Inquietudes Bárbaras, por Luis García Montero

En este día de diciembre del año 2025, quiero hacer una confesión. Yo soy el autor de El ingenioso hidalgo don Quijote de la Mancha. Alguna gente se empeña en afirmar que esta obra fue escrita por Miguel de Cervantes. Pero eso es un invento de la policía. Hoy el cielo de España ha amanecido sobrecargado de nubes. Pero no se preocupen por los paraguas, ni por la gente que se moja, porque la lluvia es un invento de la policía. Nunca hubo en España una guerra civil, ni una dictadura con crímenes que merezca la pena investigar. El año 1936 es una invención del juez garzón y de la policía. Las opiniones de los jueces de este país siempre son científicas, nunca son interpretaciones, no hay debates sobre la manera de entender las leyes. Por eso hay que criminalizar y convertir en delincuente al juez que interpreta a su manera una ley. Es un prevaricador, como yo soy el toro que mató a Manolete, tralará. Yo soy la Esperanza que destapé la corrupción, tralará. El PP es incompatible con la corrupción, tralará. En España no se está dando un espectáculo bochornoso en contra de los logros de la justicia internacional y de la persecución de los genocidios, tralará. Vamos todos a contar mentiras, tralara. La mentira se disuelve en la boca del mentiroso, pero permanece como una espesa contra de miseria y humillación en el país que la soporta.
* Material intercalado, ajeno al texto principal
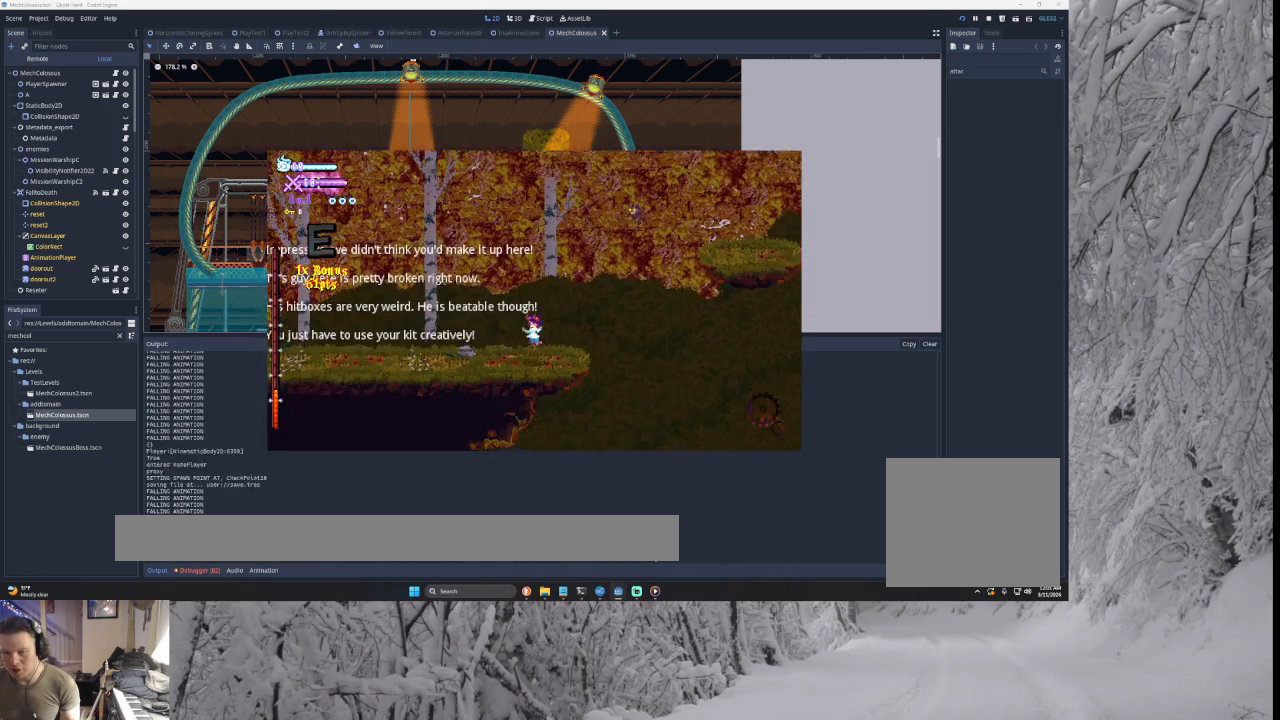
{"buttons": ["CROSS"], "left_stick": "center", "right_stick": "center", "events": [[167, "left_stick", "left"], [500, "left_stick", "center"]]}
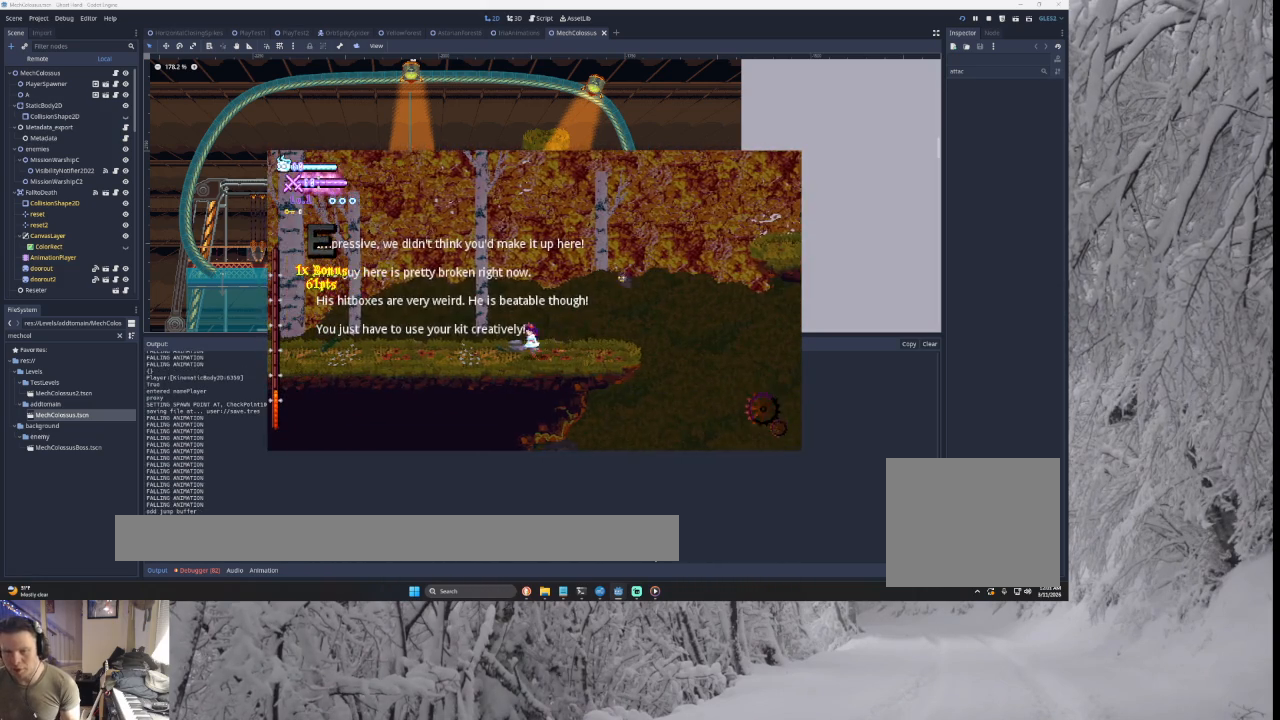
{"buttons": ["CROSS"], "left_stick": "center", "right_stick": "center", "events": []}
Estamos acostumbrados a pensar que todos los problemas tienen solución, pero no es así. ¿Qué se puede hacer con las corrupciones que afectan a un partido tan importante como el PP? Rajoy era el íntimo amigo de Matas, a quien ponía de modelo, después de veranear con él. Su otro amigo, su compañero ministro Zaplana, confesó un día que estaba en política para forrarse. Los tres pertenecieron a un Gobierno que aprobó medidas precisas para que España se convirtiera en una burbuja inmobiliaria, la misma que al estallar ha acentuado el paro y la crisis en España. Ellos acabaron el sistema producctivo que había empezado Felipe González con sus invitaciones al pelotazo. Así que representan un modelo de financiación pública y privada. Unos se forran, otros sufren. Pobre modernidad. Lo único lógico sería la dimisión a la vez de Rajoy, Camps y Esperanza Aguirre, distintas caras de una misma lógica oficial o partidista, basada en la financiación ilegal y en el neoliberalismo desalmado. Pero esas dimisiones no son previsible, ni siquiera parecen posibles. Nos tratan como niños y luego se autoaplican una particular ley del menor. Así que los españoles deberemos acostumbrarnos a la crisis negra, la corrupción, el dinero ilegal y a pensar mal de la política. Pobre política.